Demo Kitchen Recipe: Brisket Chili
What's a football game without chili??? The recipe below is a Binny's favorite, concocted and kitchen-tested by Binny's very own resident chef Scott Becker as well as Binny's-approved by the floor staff at our Highland Park Store. The key to this recipe or any chili recipe for that matter is taking the time to layer all the complex flavors without losing the vibrant flavors of the tomatoes. We do this by NOT draining the canned kidney beans and the canned crushed tomatoes. “Water is our friend,” says Scott Becker. “The more water we need to simmer away, the longer we have for flavors to meld and the meat to get tender without the chili becoming too thick.

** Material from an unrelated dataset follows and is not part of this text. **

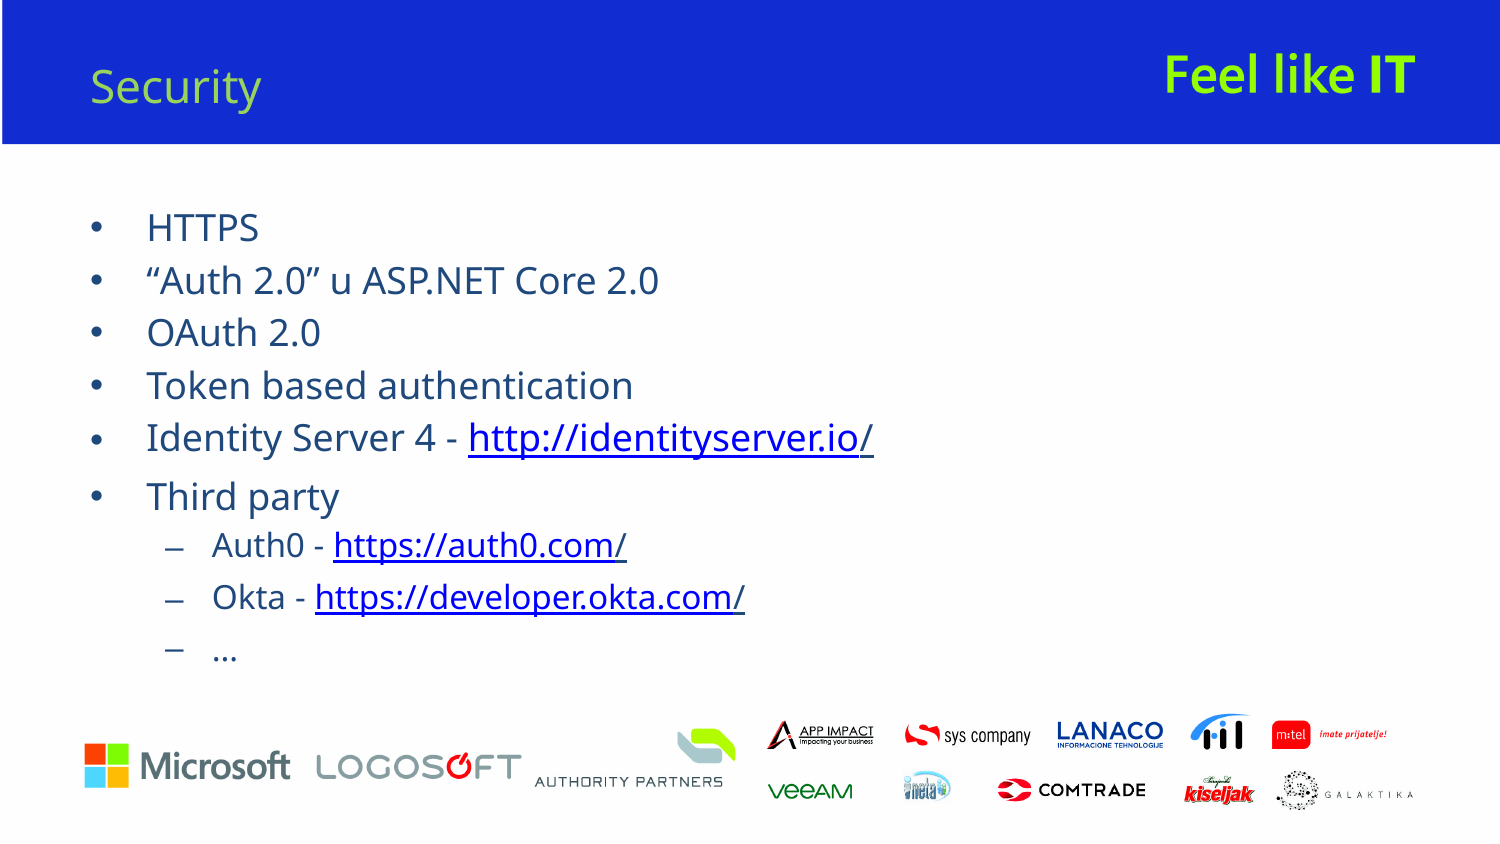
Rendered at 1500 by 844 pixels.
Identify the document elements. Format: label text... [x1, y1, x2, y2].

title Security [75, 49, 1425, 121]
picture [0, 0, 1500, 844]
list HTTPS “Auth 2.0” u ASP.NET Core 2.0 OAuth 2.0 Token based authentication Identity Server 4 - http://identityserver.io/ Third party Auth0 - https://auth0.com/ Okta - https://developer.okta.com/ … [75, 196, 1425, 694]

No one likes rushed chili.”
- 4 lbs Brisket, diced
- 3 ea Yellow Onion, diced
- 5 cloves Garlic, minced
- 1 bundle Fresh Thyme
- Vegetable Oil (as needed)
- 2 tbsp Chili Powder
- 1-2 tbsp Red Chili Flakes (to taste)
- 1 tbsp each Cumin and Italian Seasoning
- 2 tsp Dried Basil
- 1 tsp each Black Pepper and Kosher Salt
- 6 ea Bay Leaves
- 4 tbsp Brown Sugar
- 1 cup Tomato Paste
- 3/4 cup Sherry Vinegar
- 2 tbsp Worcestershire Sauce
- 3 lbs Canned Crushed Tomatoes
- 3 lbs Canned Red Kidney Beans, with juice
- 3 cup Beef Stock
- In a large rondeau over medium-high heat sear the brisket until well browned, remove the meat and set aside for later.
- In the same pan sauté the onion, garlic, and thyme in vegetable oil until tender.
- Stir in all of the dry spices and sugar, continue cooking for another 2 minutes.
- Add tomato paste and continue to cook until the bottom of the pan starts to blacken.
- Deglaze with the vinegar, scraping the bottom to remove any stuck on bits.
- Add the brisket back in with all of the remaining ingredients and bring up to a boil.
- Reduce heat to medium-low and simmer, uncovered, for 2+ hours.